Dal filo che ancora si tesse alla Marzotto di Valdagno, la fabbrica che ha ospitato l’innovativo progetto televisivo del narratore veneto, Paolini arriva al filo del lavoro a maglia, «antica tecnologia che ci ha permesso di nutrirci e scaldarci», raccontato, ferri alla mano, dall’esperta di economia Loretta Napoleoni. Ma c’è anche il filo che gli è più congeniale, quello dello “story telling”, così rivoluzionario sin dalla notte dei tempi, così potente nella sua capacità di raccontare mondi, storie, bellezze e storture. Lo conferma l’economista italo-americana Mariana Mazzucato che però avverte: «Il cambiamento climatico ci sta dicendo che abbiamo pochissimo tempo, presto non ci sarà più scelta».

IL TEMA

Paolini si mette allora alla ricerca del filo che da “Antenati e figli”, questo il titolo della puntata, ci porta a riflettere su ciò che stiamo lasciando alle giovani generazioni. Punto di partenza, infatti, è la «transizione ecologica» che, come avverte Pievani «non sarà facile». Perché tocca troppi interessi. Nell’ipocrisia di tante aziende, sottolinea il celebre linguista Noam Chomsky, che usano «l’ecologismo di facciata. Ma chiunque legga, sa che le cose sono peggio di quanto si pensi.
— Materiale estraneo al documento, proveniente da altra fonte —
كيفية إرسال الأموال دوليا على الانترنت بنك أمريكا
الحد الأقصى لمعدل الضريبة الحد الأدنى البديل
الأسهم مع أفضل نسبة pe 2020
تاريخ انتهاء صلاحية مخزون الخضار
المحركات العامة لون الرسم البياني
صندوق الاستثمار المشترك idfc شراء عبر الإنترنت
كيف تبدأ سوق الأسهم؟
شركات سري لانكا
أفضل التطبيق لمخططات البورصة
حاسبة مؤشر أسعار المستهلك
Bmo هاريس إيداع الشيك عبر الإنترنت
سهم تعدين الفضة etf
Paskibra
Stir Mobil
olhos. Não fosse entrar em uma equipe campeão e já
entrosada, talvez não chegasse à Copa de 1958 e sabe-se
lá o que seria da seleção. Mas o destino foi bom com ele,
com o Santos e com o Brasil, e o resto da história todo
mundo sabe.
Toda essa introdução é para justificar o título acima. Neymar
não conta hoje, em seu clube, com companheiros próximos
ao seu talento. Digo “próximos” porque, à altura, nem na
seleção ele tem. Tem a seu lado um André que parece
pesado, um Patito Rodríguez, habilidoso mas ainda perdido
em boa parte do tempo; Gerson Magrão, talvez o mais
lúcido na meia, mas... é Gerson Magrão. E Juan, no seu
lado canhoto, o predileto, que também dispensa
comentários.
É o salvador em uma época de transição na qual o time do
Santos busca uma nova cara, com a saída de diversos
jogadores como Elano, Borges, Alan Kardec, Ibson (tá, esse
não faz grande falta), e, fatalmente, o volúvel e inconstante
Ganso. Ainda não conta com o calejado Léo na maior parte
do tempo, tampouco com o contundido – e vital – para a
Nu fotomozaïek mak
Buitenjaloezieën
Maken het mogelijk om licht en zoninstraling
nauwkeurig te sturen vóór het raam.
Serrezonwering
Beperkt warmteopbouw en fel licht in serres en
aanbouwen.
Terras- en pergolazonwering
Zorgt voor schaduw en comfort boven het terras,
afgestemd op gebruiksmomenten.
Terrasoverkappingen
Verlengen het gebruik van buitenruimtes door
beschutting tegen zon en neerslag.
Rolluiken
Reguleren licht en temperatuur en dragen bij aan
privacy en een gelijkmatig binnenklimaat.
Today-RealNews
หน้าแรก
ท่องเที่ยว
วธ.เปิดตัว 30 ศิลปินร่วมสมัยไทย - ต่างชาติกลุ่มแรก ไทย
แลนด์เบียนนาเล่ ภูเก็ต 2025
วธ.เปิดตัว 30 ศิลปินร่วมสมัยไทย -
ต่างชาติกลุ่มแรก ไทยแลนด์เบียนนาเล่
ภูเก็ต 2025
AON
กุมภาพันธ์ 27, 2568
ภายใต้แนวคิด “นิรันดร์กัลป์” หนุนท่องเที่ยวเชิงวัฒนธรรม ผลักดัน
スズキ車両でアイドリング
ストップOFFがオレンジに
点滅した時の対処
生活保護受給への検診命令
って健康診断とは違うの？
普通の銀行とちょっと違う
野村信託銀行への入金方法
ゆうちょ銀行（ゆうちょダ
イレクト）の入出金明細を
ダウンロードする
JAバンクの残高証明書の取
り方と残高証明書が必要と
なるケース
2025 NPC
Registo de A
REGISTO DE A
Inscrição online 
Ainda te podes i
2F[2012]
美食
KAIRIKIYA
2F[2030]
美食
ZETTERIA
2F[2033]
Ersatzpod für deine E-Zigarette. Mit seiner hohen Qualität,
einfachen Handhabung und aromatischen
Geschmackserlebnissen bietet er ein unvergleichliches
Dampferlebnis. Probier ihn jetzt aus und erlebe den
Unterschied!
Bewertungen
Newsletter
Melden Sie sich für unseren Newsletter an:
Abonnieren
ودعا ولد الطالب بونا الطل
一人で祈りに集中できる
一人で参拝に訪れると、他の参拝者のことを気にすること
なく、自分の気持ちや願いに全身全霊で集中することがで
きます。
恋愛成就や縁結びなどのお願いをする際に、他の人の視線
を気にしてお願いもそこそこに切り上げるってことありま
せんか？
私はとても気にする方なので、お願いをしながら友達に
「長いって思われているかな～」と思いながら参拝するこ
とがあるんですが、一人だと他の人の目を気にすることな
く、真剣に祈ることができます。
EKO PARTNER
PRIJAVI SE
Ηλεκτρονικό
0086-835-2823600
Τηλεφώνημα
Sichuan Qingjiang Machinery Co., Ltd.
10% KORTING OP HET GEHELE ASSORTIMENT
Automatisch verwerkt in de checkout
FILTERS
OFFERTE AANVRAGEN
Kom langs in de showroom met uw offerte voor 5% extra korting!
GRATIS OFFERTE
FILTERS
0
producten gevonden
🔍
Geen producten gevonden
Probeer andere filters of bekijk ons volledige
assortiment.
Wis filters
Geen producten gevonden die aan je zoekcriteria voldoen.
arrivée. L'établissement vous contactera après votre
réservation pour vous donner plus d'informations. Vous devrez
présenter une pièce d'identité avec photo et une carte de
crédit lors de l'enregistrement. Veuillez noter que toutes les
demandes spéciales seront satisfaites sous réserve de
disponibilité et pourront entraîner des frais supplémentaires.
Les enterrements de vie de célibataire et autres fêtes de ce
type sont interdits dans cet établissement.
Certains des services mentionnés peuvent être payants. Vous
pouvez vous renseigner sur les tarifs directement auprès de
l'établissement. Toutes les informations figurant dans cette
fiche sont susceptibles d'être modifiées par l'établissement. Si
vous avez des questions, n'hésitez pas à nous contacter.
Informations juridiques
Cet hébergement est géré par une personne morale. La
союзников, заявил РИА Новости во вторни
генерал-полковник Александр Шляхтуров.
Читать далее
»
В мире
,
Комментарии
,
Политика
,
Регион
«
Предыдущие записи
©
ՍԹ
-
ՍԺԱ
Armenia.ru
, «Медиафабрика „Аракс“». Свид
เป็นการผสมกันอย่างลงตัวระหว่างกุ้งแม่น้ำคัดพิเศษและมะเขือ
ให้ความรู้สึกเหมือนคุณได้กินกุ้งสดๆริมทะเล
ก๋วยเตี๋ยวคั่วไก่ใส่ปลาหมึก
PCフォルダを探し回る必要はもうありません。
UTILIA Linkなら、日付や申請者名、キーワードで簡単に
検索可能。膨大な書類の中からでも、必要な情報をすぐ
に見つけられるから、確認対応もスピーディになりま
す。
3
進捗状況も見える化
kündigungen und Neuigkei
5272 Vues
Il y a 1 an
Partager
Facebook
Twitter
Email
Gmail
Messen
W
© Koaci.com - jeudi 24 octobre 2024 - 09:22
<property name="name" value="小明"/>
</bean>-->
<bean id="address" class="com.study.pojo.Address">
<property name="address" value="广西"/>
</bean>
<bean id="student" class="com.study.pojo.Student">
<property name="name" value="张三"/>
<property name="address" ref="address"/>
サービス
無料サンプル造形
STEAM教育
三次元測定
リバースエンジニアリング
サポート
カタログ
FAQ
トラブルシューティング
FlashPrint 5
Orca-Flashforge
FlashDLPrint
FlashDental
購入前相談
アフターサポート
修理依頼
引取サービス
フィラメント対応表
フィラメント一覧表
Non c’è un pianeta B, se distruggiamo questo non c’è via d’uscita». Lo sforzo di capire, intervenire e di impegnarsi riguarda tutti quanti. Usando meglio la tecnologia.

LA TECNOLOGIA

Una tecnologia che non serva soltanto a trasformarci in consumatori compulsivi, come quel magico “totem” che sputa salse e patatine in area di servizio. Paolini ci scherza su, «tra un po’ quel totem sarà pieno di dati su di noi, saprà esattamente qual è la salsa giusta per ciascuno di noi. E noi? .... che faremo? Ci abitueremo». Ma è un bene? Indi, «davanti alla sbarra del telepass: fiducia o speranza?». È questa l’evoluzione? L’artista prova così a convocare tutti i suoi antenati, li immagina arrivare a migliaia, come una lunga storia che si ripete di generazione in generazione. Dal nonno che amava accatastare “roba” in soffitta «perché non si sa mai» fino all’”Adamo Y” che ha dato vita all’intero gruppo, così giovane rispetto al nipote di oggi, ma così implacabile nell’osservare un presente che neanche gli appartiene più. «Avete creato tanto, sapete tante più cose, vivete tanto più a lungo, eppure siete più incerti. Se non siete capaci di fare niente per salvare il pianeta, toglietevi da piedi e lasciate fare ai vostri figli, lasciateli orfani». Ridacchiano i corvi meccanici di Marta Cuscunà, «guarda, vengono a salvare la terra vestiti da pulcini!», ma i pulcini non possono farcela da soli, «mai fare i guastafeste nella stanza del re. Solo i topi sopravvivono a qualsiasi crisi climatica».

GLI SPOSTAMENTI

Eppure, se la nostra storia di esseri umani ha sempre seguito il filo degli spostamenti, delle migrazioni, di invasioni e sparizioni, dovremmo renderci conto che «non sino siamo il fine nè la fine di questa storia - chiude Paolini - Siamo solo i fili, non i dati. Questa storia non la metto nella nuvola, ma la tengo bassa, ad altezza “uomo”». Per ricordarci chi siamo, la nostra meraviglia, «quante cose imperfette abbiamo creato solo perché danno gusto». E «siamo così imperfetti che ne creeremo altre e altre ancora». L’invito è ad affidarsi a Noè, manutentore della terra innamorato di Gaia, misteriosa figura femminile che incarna il pianeta (Saba Anglana), e danzare con lei sul tetto del mondo. Per diventare tutti “manutentori”. Pronti a fare la nostra parte, «con le buone o le cattive».